=== Complete the following ===
**1.** In the C tutorial below, what message does the divisibility program print when the second number entered is zero?
**2.** Decide whether each statement agrees with the C tutorial below. Answer yes or no, and quote the deciding words.
(a) The swap program sets temp to 0 when it declares it.
(b) The leap-year program tests whether the year is divisible by 400.
(c) The sixth exercise asks for the division result to three decimal places.
**3.** Repeat a passage of the C tutorial below. Begin at the words "#include <stdio.h>" and stop after "message at the terminal.".

=== Text extract ===
****
Tutorial_09
R.S.R. Ranathunga
ICT/2022/139
2. Swap two values stored in two different variables.
#include<stdio.h>
int main(){
int a=5, b=10, temp=0;
temp=a;
a=b;
b=temp;
printf("The values of a=%i and b=%i", a,b);
return 0;
}
3. Check whether an entered number is negative, positive or zero.
#include<stdio.h>
int main(){
int num=0;
printf("Enter number:");
scanf("%i", &num);
if(num<0)
printf("Negative");
else if(num==0)
printf("Zero");
else
printf("Positive");
return 0;
}
4. Check whether an entered year is leap year or not.
#include <stdio.h>
int main(){
int n;
printf("Enter Year:");
scanf("%i", &n);
if(n%4==0)
printf("Leap Year");
else
printf("Not Leap Year");
return 0;
}
5. Write a program that asks the user to type in two integer values at the terminal. Test these
two numbers to determine if the first is evenly divisible by the second, and then display
an appropriate message at the terminal.
#include<stdio.h>
int main(){
int a, b;
printf("Enter Number 1 : ");
scanf("%i", &a);
printf("Enter Number 2 : ");
scanf("%i", &b);
if(b==0)
printf("Error");
else
if(a%b==0)
printf("Number 1 is evenly divisible by number 2");
else
printf("Number 1 is not evenly divisible by number 2");
return 0;
}
6. Write a program that accepts two integer values typed in by the user. Display the result of
dividing the first integer by the second, to three-decimal-place accuracy. Remember to
have the program check for division by zero.
****
=== Dataset ===

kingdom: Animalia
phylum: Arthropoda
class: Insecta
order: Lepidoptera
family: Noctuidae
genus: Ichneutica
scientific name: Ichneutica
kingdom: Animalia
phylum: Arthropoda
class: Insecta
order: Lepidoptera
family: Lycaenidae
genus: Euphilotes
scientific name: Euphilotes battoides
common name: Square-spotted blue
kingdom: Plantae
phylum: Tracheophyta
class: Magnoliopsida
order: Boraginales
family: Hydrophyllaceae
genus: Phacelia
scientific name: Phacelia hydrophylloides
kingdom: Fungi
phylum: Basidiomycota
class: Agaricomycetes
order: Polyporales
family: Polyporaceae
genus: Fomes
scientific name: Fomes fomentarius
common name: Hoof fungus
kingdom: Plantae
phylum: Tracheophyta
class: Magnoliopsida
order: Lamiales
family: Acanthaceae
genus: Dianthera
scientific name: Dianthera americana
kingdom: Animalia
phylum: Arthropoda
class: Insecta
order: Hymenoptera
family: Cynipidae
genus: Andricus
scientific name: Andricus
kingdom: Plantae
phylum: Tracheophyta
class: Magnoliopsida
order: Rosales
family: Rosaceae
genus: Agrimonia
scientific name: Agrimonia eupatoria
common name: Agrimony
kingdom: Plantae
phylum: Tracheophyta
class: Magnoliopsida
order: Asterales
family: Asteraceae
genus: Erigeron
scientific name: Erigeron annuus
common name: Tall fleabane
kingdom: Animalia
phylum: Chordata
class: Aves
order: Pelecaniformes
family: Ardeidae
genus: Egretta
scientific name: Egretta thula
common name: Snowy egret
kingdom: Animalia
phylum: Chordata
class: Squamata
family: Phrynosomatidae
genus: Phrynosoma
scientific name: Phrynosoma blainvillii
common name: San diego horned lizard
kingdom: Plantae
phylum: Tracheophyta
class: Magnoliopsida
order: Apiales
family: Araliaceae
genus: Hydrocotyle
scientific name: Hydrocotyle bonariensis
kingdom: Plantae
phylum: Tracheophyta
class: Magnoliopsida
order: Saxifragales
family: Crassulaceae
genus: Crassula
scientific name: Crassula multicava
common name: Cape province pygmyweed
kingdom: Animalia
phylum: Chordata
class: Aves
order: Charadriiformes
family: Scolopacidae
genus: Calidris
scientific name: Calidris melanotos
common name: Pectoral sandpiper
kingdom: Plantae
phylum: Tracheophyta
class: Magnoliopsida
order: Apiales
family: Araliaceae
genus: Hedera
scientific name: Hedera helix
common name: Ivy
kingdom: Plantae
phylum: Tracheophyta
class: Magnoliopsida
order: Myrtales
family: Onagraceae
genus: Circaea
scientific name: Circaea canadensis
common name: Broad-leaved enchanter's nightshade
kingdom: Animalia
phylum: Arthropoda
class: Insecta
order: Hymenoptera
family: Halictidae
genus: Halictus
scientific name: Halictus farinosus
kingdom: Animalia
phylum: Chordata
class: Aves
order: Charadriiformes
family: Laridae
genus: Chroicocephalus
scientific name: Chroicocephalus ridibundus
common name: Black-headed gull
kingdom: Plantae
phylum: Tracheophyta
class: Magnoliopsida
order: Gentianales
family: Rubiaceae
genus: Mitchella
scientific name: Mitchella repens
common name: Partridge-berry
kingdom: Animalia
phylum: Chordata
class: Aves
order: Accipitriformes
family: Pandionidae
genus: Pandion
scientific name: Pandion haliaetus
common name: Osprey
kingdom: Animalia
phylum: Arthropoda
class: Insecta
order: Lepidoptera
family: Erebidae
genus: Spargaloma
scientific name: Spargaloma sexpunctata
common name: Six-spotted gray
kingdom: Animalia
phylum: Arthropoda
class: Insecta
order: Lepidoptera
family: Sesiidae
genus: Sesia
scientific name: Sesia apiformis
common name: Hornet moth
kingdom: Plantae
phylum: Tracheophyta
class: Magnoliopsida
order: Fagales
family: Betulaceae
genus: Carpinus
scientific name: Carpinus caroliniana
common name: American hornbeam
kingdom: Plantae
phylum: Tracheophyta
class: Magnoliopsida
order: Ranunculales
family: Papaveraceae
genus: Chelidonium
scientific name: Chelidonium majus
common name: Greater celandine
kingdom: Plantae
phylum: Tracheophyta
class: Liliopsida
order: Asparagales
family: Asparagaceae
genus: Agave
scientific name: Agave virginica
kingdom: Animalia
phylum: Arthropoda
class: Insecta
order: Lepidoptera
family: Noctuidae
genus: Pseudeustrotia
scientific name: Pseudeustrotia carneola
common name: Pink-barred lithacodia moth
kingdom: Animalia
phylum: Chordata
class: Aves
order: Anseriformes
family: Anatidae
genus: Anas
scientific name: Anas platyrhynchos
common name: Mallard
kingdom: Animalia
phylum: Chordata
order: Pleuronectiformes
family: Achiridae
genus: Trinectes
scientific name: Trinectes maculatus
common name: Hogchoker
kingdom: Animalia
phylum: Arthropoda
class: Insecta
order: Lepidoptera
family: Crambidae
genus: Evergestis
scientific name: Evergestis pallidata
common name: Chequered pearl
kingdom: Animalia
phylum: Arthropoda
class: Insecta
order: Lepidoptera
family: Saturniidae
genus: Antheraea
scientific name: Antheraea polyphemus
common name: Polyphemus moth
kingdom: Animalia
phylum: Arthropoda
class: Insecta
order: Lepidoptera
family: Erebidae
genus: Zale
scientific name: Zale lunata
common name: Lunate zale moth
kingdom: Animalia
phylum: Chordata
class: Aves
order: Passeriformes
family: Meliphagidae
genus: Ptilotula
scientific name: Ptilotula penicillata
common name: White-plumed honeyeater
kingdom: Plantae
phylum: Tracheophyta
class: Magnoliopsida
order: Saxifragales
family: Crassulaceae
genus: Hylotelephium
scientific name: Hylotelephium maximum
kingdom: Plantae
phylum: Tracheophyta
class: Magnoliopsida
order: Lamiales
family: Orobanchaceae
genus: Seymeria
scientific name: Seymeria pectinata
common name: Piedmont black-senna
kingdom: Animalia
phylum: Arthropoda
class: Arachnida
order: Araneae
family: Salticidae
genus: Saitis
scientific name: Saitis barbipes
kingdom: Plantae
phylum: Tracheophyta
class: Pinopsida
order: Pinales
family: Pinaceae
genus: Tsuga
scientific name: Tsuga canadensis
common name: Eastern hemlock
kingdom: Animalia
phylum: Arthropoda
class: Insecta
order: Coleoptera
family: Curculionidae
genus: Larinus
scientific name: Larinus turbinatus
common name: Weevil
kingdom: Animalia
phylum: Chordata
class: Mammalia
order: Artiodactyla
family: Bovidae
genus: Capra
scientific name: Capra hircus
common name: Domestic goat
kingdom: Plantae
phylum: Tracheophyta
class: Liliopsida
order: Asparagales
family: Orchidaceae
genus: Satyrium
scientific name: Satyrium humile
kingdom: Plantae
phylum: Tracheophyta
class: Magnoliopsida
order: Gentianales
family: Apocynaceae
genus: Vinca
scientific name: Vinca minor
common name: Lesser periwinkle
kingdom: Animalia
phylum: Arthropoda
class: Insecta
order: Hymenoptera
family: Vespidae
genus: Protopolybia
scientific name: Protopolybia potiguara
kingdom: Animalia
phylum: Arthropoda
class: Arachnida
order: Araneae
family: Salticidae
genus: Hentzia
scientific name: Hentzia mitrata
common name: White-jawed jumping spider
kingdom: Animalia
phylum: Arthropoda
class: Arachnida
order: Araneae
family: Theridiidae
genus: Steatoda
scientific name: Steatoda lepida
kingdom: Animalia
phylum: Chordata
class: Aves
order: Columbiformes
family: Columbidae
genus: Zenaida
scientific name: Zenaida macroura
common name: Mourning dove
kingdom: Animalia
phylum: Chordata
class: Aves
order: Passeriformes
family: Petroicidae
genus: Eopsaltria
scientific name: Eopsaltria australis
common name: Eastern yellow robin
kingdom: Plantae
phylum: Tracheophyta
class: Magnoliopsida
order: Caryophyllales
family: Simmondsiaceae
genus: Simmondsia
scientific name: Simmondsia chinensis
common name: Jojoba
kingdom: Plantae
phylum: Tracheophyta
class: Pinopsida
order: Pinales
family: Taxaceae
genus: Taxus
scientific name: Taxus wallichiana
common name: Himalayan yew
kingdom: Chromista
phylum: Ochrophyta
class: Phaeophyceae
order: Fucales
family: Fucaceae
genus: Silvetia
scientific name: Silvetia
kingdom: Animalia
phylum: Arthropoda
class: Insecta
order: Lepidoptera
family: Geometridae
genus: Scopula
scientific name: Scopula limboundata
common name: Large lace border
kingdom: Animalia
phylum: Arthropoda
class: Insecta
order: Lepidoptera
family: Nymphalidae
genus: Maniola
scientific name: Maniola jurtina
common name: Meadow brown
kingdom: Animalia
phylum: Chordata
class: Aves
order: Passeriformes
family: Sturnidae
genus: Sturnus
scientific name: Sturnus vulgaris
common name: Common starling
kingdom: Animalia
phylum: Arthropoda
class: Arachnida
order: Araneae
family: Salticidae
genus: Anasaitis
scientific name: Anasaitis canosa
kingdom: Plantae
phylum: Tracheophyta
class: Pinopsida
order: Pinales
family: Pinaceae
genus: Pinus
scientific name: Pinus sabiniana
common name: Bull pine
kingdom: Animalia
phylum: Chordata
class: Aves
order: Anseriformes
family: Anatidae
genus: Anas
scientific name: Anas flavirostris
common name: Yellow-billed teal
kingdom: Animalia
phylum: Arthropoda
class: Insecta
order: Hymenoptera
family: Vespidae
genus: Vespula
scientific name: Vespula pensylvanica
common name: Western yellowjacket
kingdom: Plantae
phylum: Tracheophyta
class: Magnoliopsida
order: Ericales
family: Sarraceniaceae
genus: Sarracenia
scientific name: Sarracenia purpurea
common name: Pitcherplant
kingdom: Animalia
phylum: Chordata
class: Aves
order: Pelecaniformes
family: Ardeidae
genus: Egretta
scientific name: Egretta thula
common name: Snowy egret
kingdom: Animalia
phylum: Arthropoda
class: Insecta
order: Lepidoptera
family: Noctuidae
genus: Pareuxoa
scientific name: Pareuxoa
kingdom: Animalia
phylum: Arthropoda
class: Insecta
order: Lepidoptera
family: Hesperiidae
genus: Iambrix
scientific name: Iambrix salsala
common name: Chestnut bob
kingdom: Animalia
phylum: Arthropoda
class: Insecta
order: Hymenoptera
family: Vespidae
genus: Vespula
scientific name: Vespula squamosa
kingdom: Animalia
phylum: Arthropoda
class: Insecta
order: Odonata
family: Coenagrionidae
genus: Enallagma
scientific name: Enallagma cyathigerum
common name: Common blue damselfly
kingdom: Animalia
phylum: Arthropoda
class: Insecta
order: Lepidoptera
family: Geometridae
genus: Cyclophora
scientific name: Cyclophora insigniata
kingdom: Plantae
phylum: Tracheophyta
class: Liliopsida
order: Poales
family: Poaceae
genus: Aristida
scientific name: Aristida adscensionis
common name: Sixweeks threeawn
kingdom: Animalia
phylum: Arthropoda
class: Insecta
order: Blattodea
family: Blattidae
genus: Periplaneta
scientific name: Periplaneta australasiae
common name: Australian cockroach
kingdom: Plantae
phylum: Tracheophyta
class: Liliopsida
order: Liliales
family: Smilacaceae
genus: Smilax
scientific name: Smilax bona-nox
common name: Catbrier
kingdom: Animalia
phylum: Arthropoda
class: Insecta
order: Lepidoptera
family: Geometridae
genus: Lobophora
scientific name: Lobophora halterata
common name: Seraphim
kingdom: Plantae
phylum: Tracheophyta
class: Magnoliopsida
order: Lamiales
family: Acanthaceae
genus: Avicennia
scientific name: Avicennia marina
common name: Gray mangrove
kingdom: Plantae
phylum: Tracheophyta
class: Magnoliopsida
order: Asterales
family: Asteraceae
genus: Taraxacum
****
=== Answer set ===
**1.** It prints "Error".

**2.**
(a) Yes: "int a=5, b=10, temp=0;"
(b) No: "if(n%4==0)"
(c) Yes: "to three-decimal-place accuracy"

**3.**
#include <stdio.h>
int main(){
int n;
printf("Enter Year:");
scanf("%i", &n);
if(n%4==0)
printf("Leap Year");
else
printf("Not Leap Year");
return 0;
}
5. Write a program that asks the user to type in two integer values at the terminal. Test these
two numbers to determine if the first is evenly divisible by the second, and then display
an appropriate message at the terminal.